**Document passage**
In Glenda Watson's accessibility review of WordPress 2.7, she had a few things to say about the dialogue box used to upload an image:
The thing that really bugs me is, in the “Add an Image” dialog box, the Title is marked as a required field, not the Caption that becomes the ALT: a crucial piece in web accessibility.
It is the ALT text that enables an individual using a text-to-speech screen reader to hear what an image is; not the TITLE. It is the ALT text that appears on the webpage when an image does not load; not the TITLE.
Confusion about the difference between ALT and TITLE already abounds, and Glenda is right that the WordPress scrambling of all these elements does not help.
The "title" that the WordPress dialogue box is asking for does not perform the same function as the TITLE attribute in HTML. WordPress uses the title as an internal label for the image to help you find it again if you want to re-use it. That's why the default value is the filename. Using that field automatically as the TITLE in the HTML makes little sense, since the purpose of the TITLE attribute in HTML is to convey extra information about the image.
"Caption" is a word that most people associate with print publication captions that appear under photographs, and there is an HTML tag called CAPTION which is for something totally different than what happens with the caption in the WordPress dialogue box, which becomes the ALT text.

**Entries provided**
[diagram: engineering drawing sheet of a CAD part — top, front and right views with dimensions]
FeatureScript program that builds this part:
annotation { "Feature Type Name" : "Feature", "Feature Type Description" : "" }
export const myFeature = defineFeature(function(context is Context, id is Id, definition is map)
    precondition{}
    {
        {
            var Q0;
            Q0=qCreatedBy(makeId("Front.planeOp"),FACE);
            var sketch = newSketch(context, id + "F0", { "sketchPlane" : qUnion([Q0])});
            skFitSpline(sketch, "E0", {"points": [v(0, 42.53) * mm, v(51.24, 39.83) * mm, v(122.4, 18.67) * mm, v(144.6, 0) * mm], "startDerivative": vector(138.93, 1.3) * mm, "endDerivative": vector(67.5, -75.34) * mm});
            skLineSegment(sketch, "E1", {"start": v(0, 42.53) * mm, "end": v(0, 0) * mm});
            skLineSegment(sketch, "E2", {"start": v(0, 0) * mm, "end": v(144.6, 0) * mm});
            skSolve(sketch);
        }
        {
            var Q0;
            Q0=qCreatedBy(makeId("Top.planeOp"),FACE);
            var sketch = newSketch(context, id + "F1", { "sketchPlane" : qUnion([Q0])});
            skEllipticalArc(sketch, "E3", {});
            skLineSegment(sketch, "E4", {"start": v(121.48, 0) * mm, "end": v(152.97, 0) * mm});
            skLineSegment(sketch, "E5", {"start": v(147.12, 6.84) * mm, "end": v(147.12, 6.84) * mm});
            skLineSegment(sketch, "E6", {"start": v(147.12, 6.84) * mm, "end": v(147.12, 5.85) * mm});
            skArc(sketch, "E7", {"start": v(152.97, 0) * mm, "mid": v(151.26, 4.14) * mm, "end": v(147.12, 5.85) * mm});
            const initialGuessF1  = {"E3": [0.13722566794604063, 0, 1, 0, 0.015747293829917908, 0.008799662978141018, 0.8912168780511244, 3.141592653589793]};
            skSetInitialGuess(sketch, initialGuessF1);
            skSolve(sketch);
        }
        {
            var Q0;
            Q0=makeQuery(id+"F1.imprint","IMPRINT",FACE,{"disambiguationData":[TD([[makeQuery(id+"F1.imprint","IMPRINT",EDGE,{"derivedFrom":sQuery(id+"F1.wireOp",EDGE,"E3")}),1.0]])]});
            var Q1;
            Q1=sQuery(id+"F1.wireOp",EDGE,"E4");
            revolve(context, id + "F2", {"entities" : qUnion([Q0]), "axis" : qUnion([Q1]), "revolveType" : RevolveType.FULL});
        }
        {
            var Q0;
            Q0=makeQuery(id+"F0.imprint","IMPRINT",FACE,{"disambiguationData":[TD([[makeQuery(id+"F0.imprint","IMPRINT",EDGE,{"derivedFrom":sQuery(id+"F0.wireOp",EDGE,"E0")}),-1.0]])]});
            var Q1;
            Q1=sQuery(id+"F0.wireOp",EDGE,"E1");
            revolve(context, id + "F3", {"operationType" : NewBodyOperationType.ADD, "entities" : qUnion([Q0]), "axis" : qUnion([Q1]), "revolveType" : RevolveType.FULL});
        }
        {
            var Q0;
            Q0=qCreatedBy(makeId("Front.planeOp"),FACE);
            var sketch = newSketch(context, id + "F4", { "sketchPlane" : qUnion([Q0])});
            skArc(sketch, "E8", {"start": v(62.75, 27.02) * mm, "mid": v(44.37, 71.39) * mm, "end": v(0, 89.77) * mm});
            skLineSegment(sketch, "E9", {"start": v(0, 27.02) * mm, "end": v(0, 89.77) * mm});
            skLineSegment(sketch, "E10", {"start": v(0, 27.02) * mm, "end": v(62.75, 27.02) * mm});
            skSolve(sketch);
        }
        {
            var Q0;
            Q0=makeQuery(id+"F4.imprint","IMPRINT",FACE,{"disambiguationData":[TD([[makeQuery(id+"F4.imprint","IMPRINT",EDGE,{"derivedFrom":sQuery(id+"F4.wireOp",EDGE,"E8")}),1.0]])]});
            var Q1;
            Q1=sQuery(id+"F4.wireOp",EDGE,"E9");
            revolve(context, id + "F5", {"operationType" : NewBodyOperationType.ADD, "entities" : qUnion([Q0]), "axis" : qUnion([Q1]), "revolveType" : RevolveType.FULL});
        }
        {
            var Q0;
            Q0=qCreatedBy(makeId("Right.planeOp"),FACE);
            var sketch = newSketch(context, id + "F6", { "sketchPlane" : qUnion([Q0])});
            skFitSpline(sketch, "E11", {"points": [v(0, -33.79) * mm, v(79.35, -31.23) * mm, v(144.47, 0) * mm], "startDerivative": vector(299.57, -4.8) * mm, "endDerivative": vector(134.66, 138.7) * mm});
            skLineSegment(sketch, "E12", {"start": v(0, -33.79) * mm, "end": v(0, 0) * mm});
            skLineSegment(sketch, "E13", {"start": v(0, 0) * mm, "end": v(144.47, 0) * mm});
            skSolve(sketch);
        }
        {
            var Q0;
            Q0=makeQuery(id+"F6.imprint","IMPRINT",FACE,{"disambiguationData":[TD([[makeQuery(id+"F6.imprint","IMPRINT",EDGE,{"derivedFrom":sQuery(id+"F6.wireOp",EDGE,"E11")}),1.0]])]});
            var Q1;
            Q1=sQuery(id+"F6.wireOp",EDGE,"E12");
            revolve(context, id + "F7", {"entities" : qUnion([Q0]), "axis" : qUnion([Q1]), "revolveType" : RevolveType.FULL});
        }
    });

**What this task involves**
Please continue the piece about ALT text and titles in the WordPress image upload dialog, picking up right after its last sentence.

**Answer to this task**
The logical place to ask for something that would turn into the ALT text would be in the "description" field, except that it's too long. And why in the world would you need to fill out three separate fields for one image, anyway?
There are similar issues in my beloved Movable Type as well. In Movable Type 3, there wasn't a prompt in the default File Upload process for the ALT attribute, and the filename was used as the ALT text by default. In Movable Type 4, using the asset manager, whatever you include in the Name field becomes the ALT text, but there's no indication that this is the case in the dialogue box. Leaving the Name field blank produces a blank alt attribute and the asset manager uses the filename as the asset's name within the system. If you use the Better File Uploader plugin (which is awesome), you can configure it to ask for alt text during the upload process, but it will still fill in the image's filename by default and you have to replace it with something meaningful.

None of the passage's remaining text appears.